Do the Common Law Principles Support a Finding of Jurisdiction Simpliciter?
[22] As per paragraph 57 of Beaver v. Hill quoted above, Mr. S. was not present in Ontario at the commencement of the application, nor was he served in Ontario. Mr. S. does not consent to the Ontario Superior Court having jurisdiction over this matter. Mr. S. has not attorned to the court’s jurisdiction, by either word or deed.

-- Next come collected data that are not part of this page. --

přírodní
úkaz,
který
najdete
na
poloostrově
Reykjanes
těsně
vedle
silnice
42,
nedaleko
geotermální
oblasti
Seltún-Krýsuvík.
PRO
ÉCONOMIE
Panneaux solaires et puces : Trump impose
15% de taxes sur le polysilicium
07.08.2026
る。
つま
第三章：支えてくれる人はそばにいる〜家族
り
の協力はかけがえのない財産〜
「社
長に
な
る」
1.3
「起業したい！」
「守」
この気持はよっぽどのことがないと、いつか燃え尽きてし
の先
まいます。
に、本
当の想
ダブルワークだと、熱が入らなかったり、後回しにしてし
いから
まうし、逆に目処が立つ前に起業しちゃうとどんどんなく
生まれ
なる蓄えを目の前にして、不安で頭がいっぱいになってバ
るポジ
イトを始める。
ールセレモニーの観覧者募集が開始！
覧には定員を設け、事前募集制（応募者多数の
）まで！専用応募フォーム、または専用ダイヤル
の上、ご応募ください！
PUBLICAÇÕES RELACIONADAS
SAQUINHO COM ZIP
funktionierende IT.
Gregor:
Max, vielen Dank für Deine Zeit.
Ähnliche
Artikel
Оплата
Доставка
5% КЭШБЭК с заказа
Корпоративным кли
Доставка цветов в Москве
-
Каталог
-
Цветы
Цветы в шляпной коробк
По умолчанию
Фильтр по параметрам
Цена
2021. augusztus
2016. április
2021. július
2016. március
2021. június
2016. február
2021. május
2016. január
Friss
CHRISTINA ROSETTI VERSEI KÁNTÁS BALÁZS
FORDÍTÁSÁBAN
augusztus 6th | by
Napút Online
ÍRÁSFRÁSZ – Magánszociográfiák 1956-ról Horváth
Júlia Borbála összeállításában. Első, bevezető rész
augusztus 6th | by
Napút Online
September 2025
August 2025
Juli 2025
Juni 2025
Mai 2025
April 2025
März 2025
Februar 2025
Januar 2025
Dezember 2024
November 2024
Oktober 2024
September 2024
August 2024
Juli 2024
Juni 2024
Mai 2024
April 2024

[23] I find that the Superior Court of Ontario has no jurisdiction over this matter, and that the proper venue for a dispute between these litigants is the Superior Court of Quebec (Family Division).
[24] Having said that, pursuant to section 40(b) of the CLRA, where this court may not exercise jurisdiction under section 22 of the Act, it may nevertheless make an interim order in respect of custody or access as the court considers is in the best interests of the child. Given that 1) Mr. S. has made no claim for custody of or access to the child, 2) Ms. V. has been the child’s sole caregiver from birth and has attended to all of his needs, and 3) Ms. V. requires a custody order to make important decisions for the child which will not affect the substance of the relief requested by Mr. S. in the Superior Court of Quebec, such as enrolling him in school, I am prepared to grant a temporary order of sole custody of N. to Ms. V.
[25] There shall thus be an order as follows:
The Superior Court of Ontario has no jurisdiction over this matter; and,
The Applicant, Ms. V. shall have temporary sole custody of the child, T.N.V., born December 26, 2016.
Costs
[26] If the parties are unable to agree on liability for costs of the motion by September 30, 2020, counsel may make written submissions of no more than three pages, along with copies of their bills of costs and offers to settle, to me at intervals of 10 days from that date and I will make an order.
Justice Engelking
Date: August 27, 2020
COURT FILE NO.: FC-20-1038
DATE: 2020/08/27
ONTARIO
SUPERIOR COURT OF JUSTICE
RE: N.N.N.P.V., Applicant
AND
J.S., Respondent
BEFORE: Justice Engelking
COUNSEL: Ira Marcovitch, for the Applicant
Mimi Marrello, for the Respondent
ENDORSEMENT
Engelking J.
Released: August 27, 2020
[^1] Beaver v. Hill, 2017 ONSC 7245, paragraph 49.